Benjamin I, Barakat R R, Curtin J P, Jones W B, Lewis J L, Hoskins W J
Department of Surgery, Memorial Sloan-Kettering Cancer Center, New York, New York.
Obstet Gynecol. 1994 Dec;84(6):974-8.
To compare the patterns of perioperative blood transfusion in patients undergoing radical hysterectomy in time periods before and after the discovery of transfusion-related human immunodeficiency virus (HIV) infection.
We reviewed the medical records of all patients who underwent radical hysterectomy and pelvic lymphadenectomy at Memorial Sloan-Kettering Cancer Center during two time periods, an early period (January 1, 1980 through December 31, 1993) and a late period (July 1, 1991 through June 30, 1993). The early period preceded and the late period coincided with the era of increased awareness of transfusion-related HIV infections.
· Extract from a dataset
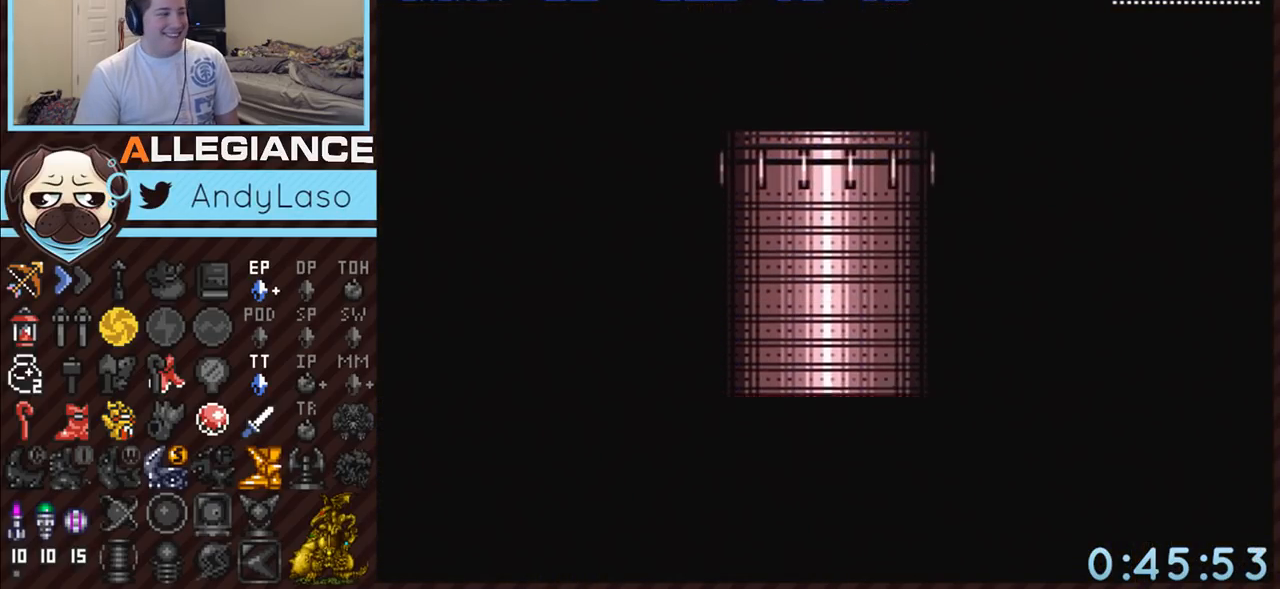
{"buttons": ["A", "DPAD_RIGHT"], "events": []}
One hundred twenty-eight patients underwent radical hysterectomy in the early period and 71 in the late period. In the late period, markedly fewer units of blood were transfused per patient (0.62 versus 3.5). Most patients in the early period received at least one unit (117 of 128, 91%), compared with less than half (31 of 71, 44%) in the late period. For patients who received transfusions, notably fewer received homologous blood during the late (6 of 31, 19%) versus the early period (117 of 117, 100%). Using an unpaired t test and the 95% confidence interval (CI), we found that the patients in the late period had a shorter mean postoperative length of stay (11 versus 14 days, P < .0001, 95% CI +/- 1.3) and were discharged with a significantly lower mean hemoglobin level (9.7 versus 11.4 g/dL, P < .0001, 95% CI +/- 0.35). The mean estimated blood loss was lower in the late period (756 versus 1598 mL). We defined the transfusion index as the number of units transfused per 500 mL of estimated blood loss. The mean transfusion index was significantly lower during the late period (0.38 versus 1.1, P < .001, 95% CI +/- 0.19).
During the perioperative period for radical hysterectomy and pelvic lymphadenectomy, the incidence of blood transfusion at our institution has markedly decreased over the past decade without immediate adverse effects on postoperative recovery. The reasons for this are probably multifactorial. However, the contribution of increased concern about transfusion-related HIV infections must be considered. Preoperative autologous donation can notably decrease the need for homologous transfusion.
比较在发现输血相关的人类免疫缺陷病毒(HIV)感染之前和之后两个时间段接受根治性子宫切除术患者的围手术期输血模式。
我们回顾了纪念斯隆凯特琳癌症中心在两个时间段内所有接受根治性子宫切除术和盆腔淋巴结清扫术患者的病历,一个早期时间段(1980年1月1日至1993年12月31日)和一个晚期时间段(1991年7月1日至1993年6月30日)。早期时间段在输血相关HIV感染认识提高的时代之前,晚期时间段与之重合。
早期有128例患者接受了根治性子宫切除术,晚期有71例。在晚期,每位患者输注的血液单位明显减少(0.62比3.5)。早期大多数患者至少接受了一个单位的输血(128例中的117例,91%),而晚期不到一半(71例中的31例,44%)。对于接受输血的患者,晚期接受同源血的患者明显少于早期(31例中的6例,19%对比117例中的117例,100%)。使用未配对t检验和95%置信区间(CI),我们发现晚期患者的术后平均住院时间较短(11天对比14天,P <.0001,95% CI ± 1.3),出院时平均血红蛋白水平明显较低(9.7比11.4 g/dL,P <.0001,95% CI ± 0.35)。晚期的平均估计失血量较低(756比1598 mL)。我们将输血指数定义为每500 mL估计失血量输注的单位数。晚期的平均输血指数明显较低(0.38比1.1,P <.001,95% CI ± 0.19)。
在根治性子宫切除术和盆腔淋巴结清扫术的围手术期,在过去十年中我们机构的输血发生率显著下降,且对术后恢复没有立即产生不利影响。原因可能是多因素的。然而,必须考虑对输血相关HIV感染关注度增加的作用。术前自体献血可以显著减少对同源输血的需求。